This can result in the need to continuously monitor potentially tens of thousands of data sets in an attempt to spot anomalies before they become issues. It is usually impossible – and always impractical and financially non-viable – to scale human effort up to the level needed to monitor all the KPIs.

Traditionally, fixed thresholds have been used to monitor both KPIs that directly impact the customer experience (such as throughput rates), as well as other KPIs, like signal strength, that can indicate other issues in the network – issues that may not be directly detectable by users, but which may eventually result in a performance hit that they will notice.

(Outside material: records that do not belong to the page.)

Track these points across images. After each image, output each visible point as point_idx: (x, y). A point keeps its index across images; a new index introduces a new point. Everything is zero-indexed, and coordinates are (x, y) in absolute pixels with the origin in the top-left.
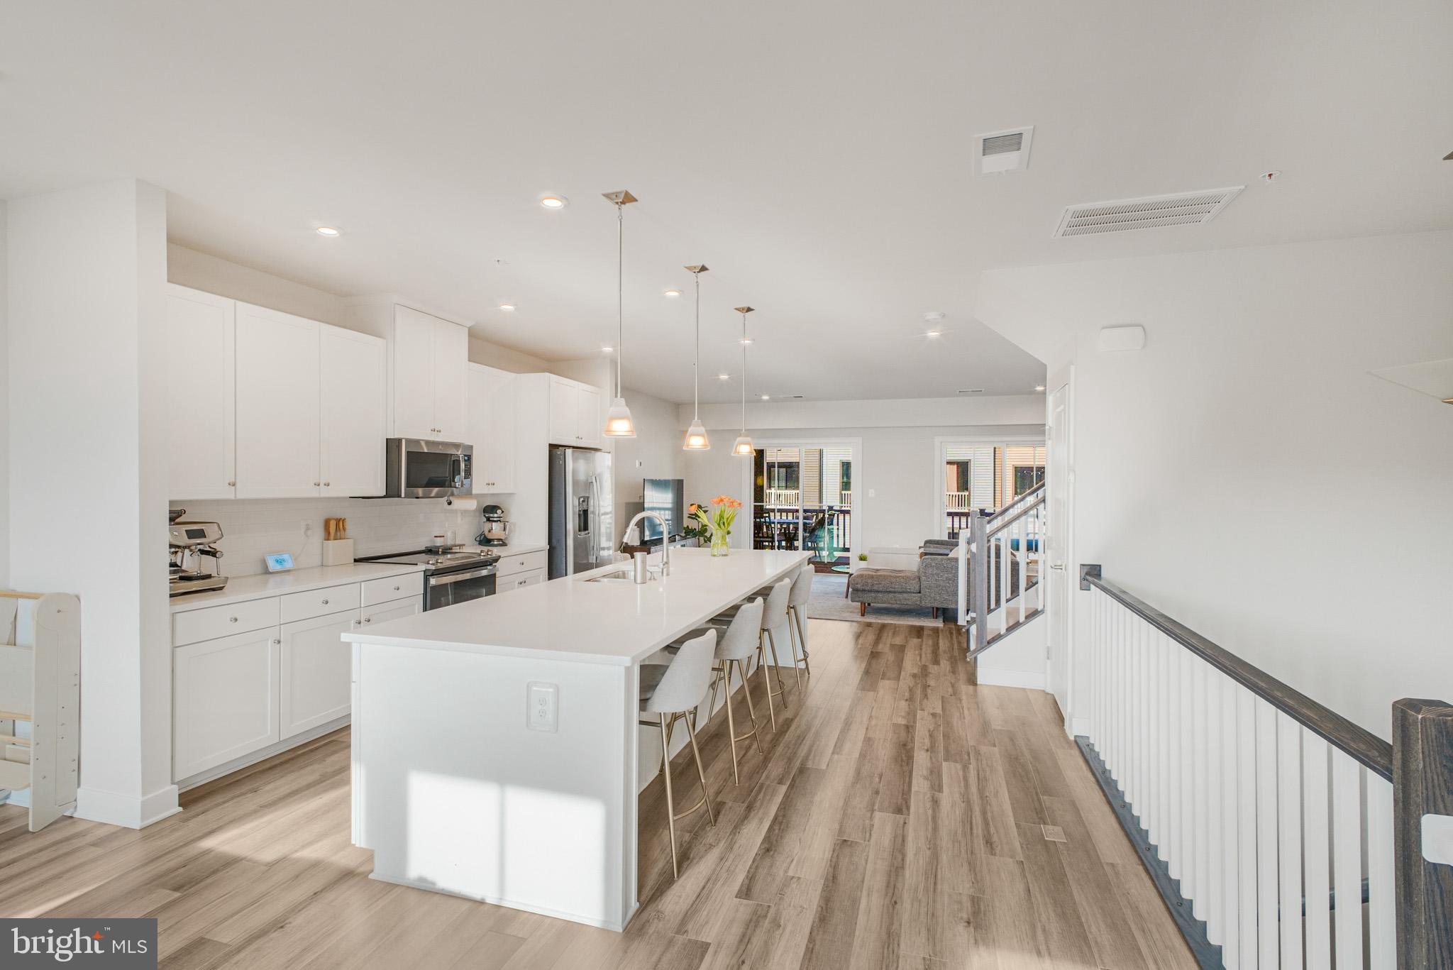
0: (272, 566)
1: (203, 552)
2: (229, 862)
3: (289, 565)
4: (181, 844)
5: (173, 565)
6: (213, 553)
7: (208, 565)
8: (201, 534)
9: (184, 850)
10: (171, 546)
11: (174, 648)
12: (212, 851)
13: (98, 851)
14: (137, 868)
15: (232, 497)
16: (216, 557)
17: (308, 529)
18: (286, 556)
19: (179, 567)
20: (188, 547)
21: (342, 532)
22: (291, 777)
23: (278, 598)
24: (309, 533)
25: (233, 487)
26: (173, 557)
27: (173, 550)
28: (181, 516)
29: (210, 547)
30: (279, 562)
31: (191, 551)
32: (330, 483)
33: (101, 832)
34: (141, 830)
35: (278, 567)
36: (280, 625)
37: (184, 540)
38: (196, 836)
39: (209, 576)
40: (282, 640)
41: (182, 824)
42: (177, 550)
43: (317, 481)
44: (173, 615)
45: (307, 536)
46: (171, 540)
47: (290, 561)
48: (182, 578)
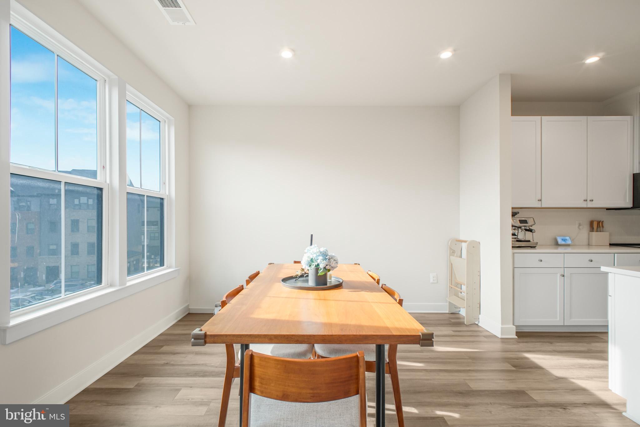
0: (560, 241)
1: (526, 230)
2: (538, 367)
3: (569, 242)
4: (516, 350)
5: (513, 235)
6: (530, 230)
7: (529, 236)
8: (525, 222)
9: (518, 353)
10: (513, 226)
11: (514, 268)
12: (529, 359)
13: (485, 339)
14: (499, 351)
15: (540, 206)
16: (532, 232)
17: (580, 225)
18: (567, 238)
19: (516, 235)
20: (520, 227)
21: (601, 228)
22: (570, 344)
23: (563, 254)
24: (581, 227)
25: (540, 202)
26: (514, 231)
27: (514, 228)
28: (517, 214)
29: (529, 228)
30: (564, 240)
31: (521, 229)
32: (594, 200)
33: (487, 334)
34: (501, 338)
35: (563, 243)
36: (564, 268)
37: (518, 224)
38: (523, 350)
39: (529, 241)
40: (565, 275)
41: (517, 343)
42: (515, 228)
43: (585, 198)
44: (514, 253)
45: (579, 229)
46: (513, 223)
47: (570, 240)
48: (517, 241)
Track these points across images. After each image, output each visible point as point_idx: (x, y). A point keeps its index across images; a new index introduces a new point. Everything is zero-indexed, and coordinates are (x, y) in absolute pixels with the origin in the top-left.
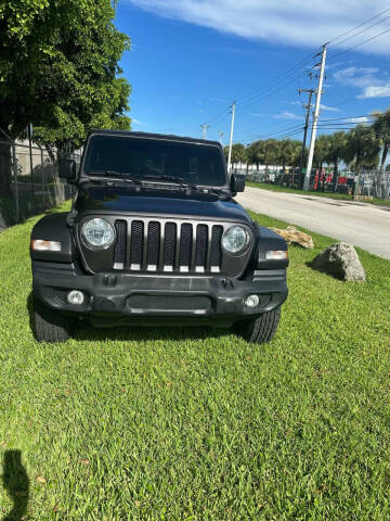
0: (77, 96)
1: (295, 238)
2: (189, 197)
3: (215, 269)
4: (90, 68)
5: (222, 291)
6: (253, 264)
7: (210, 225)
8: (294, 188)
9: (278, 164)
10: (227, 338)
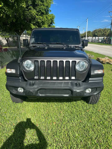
0: (37, 20)
1: (108, 61)
2: (65, 50)
3: (73, 78)
4: (41, 11)
5: (75, 87)
6: (89, 76)
7: (71, 61)
8: (107, 44)
9: (102, 37)
10: (80, 102)
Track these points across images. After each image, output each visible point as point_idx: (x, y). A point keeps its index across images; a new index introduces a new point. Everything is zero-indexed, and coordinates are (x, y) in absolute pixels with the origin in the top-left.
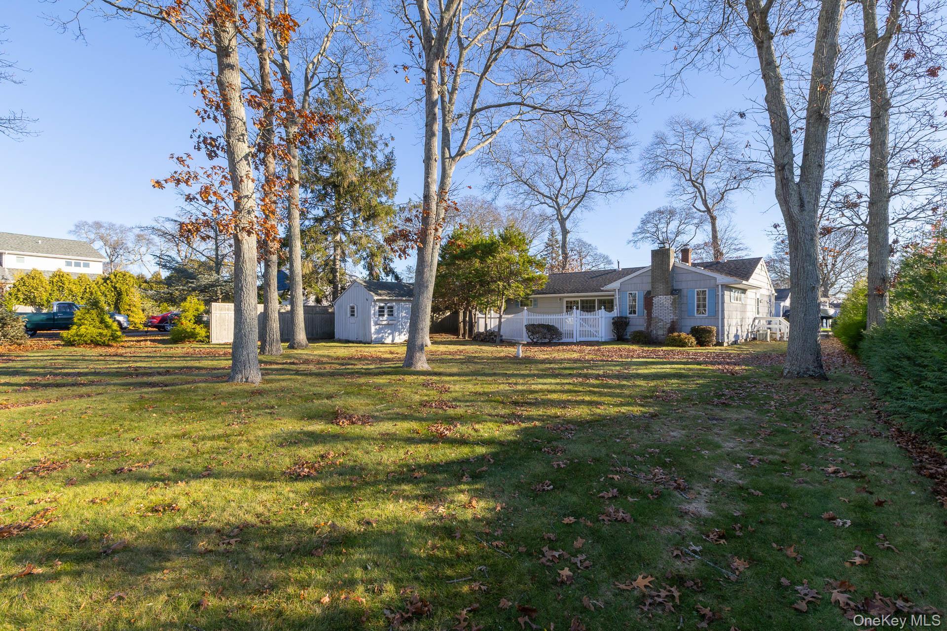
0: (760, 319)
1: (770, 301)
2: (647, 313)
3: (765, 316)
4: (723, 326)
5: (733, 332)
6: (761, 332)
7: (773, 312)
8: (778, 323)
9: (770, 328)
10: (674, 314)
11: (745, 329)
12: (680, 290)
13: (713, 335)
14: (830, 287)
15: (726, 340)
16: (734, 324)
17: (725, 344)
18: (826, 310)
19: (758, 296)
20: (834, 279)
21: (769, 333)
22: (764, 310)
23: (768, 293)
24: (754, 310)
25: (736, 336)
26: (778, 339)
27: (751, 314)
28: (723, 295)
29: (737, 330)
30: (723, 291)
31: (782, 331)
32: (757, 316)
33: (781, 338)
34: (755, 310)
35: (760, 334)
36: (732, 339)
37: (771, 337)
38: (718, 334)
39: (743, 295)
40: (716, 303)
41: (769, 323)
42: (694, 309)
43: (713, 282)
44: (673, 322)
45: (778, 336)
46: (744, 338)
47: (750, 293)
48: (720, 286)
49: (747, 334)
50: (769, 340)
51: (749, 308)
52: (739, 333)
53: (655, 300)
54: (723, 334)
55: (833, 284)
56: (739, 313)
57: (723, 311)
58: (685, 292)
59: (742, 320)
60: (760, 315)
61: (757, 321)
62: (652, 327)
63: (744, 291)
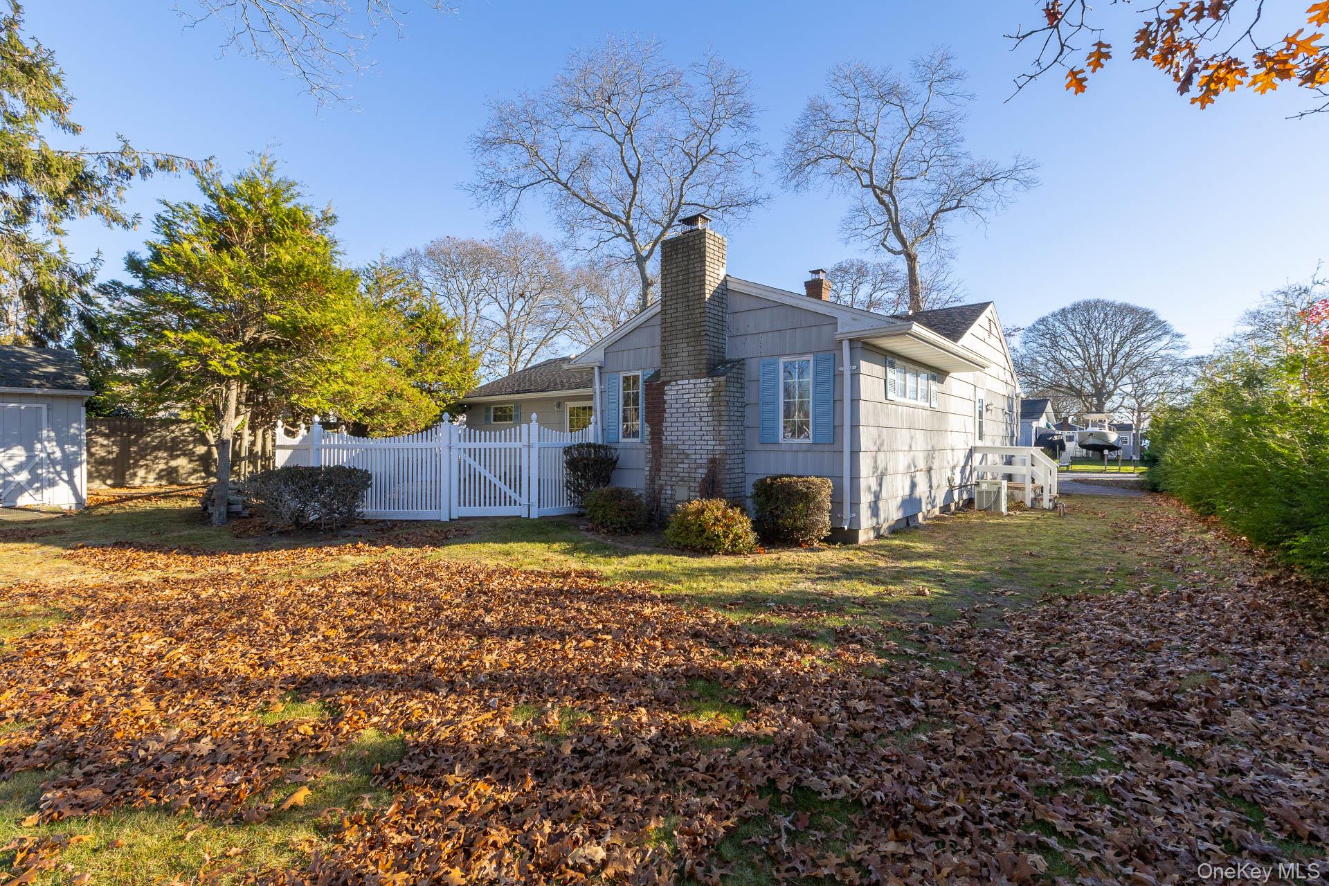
0: (985, 452)
1: (1011, 409)
2: (652, 433)
3: (998, 444)
4: (855, 477)
5: (897, 489)
6: (984, 487)
7: (1018, 433)
8: (1029, 462)
9: (1009, 477)
10: (717, 434)
11: (940, 480)
12: (741, 362)
13: (820, 509)
14: (1106, 399)
15: (866, 521)
16: (902, 467)
17: (864, 536)
18: (1104, 435)
19: (981, 394)
20: (1112, 387)
21: (1004, 492)
22: (996, 429)
23: (1004, 391)
24: (970, 428)
25: (911, 503)
26: (1028, 503)
27: (958, 439)
28: (855, 375)
29: (913, 485)
30: (854, 362)
31: (1038, 482)
32: (979, 443)
33: (1037, 499)
34: (971, 426)
35: (980, 493)
36: (892, 512)
37: (1010, 497)
38: (837, 501)
39: (935, 386)
40: (836, 402)
41: (1009, 461)
42: (776, 421)
43: (827, 330)
44: (713, 461)
45: (1029, 496)
46: (940, 502)
47: (957, 383)
48: (846, 345)
49: (950, 493)
50: (1004, 509)
51: (954, 422)
52: (922, 490)
53: (670, 393)
54: (855, 504)
55: (1110, 394)
56: (919, 436)
57: (855, 426)
58: (753, 367)
59: (931, 454)
60: (987, 442)
61: (977, 457)
62: (663, 479)
63: (939, 374)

Modern systems that incorporate advanced AI and ML offer us the opportunity for a better solution that utilizes adaptive monitoring rather than fixed thresholds. This will lead to improved responsiveness and increased quality, resulting in improved customer satisfaction and retention.

Utilizing AI and ML to continuously monitor KPIs

Elisa Polystar provides a fully automated first-line network operations center – Virtual NOC. One feature of the Virtual NOC is an AI-powered anomaly detection algorithm that issues “performance alarms This is in contrast to equipment-level alarms, which are mostly triggered by hardware or software faults. Equipment alarms can also be triggered by breaches of some performance thresholds, but the criteria are static. These performance alarms are generated by the ML Engine anomaly detection routine, which continuously monitors a set of defined KPIs. This provides a more flexible and granular way of monitoring performance, based on detecting the point at which something changes and begins to degrade, rather than performance values that simply cross a fixed threshold.

The goal is to spot gradual increases or decreases in trends that may otherwise go unnoticed, or sudden and sustained step changes. This is achieved by training an ML algorithm with historical data presented as time series. The ML uses an anomaly detection method based on statistical change point detection, which is a proven method for identifying these kinds of anomalies and is trained with real-world historical network data.

The result is a general method for detecting anomalies in a variety of different KPIs that network operators want to supervise – a method that is capable of identifying clear changes in trends, whether they are gradual or sudden.

Benefits of ML-powered performance alarms

So, what are the benefits that artificial intelligence and machine learning bring? They can provide early warning of issues that will result in degraded performance levels that could lead to users experiencing poor service. They can detect issues that are not directly related to hardware and software faults. And they can help identify the root causes of issues.

Once the ML algorithm is properly configured and trained and its parameters have been tuned, it can continuously monitor a selected set of relevant KPIs network-wide and look for degraded performance based on observed changes rather than fixed thresholds. This is based on statistical modelling, which allows the system to see the point at which things start to change for the worse rather than waiting until it becomes obvious to the users of the network.

There is also the potential for using ML algorithms to make forecasts, predicting issues before they start to occur.

Added value for network operators

Utilizing a system like this means that we can detect anomalous performance immediately – within minutes or even seconds – and potentially react straight away, rather than waiting for a threshold to be passed or for a customer to submit a complaint. Operators can identify issues and proactively resolve them before they impact the customer experience – before the customers start complaining or think about switching operators.

Early identification of issues that stem from problems such as suboptimal configuration rather than faults means that operators can optimize the performance of their network without their users experiencing degraded performance.

ML assists human experts by helping them identify the issues that are the most relevant and prioritizing them. It also allows them to focus on what is essential rather than routine monitoring.

At the end of the day, utilizing such a system permits network operators to reduce the time it takes them to respond to anomalies in their networks and increases the quality that their customers experience, reducing the number of unhappy users – helping limit churn and creating better experiences that can, in turn, be used to recruit new customers.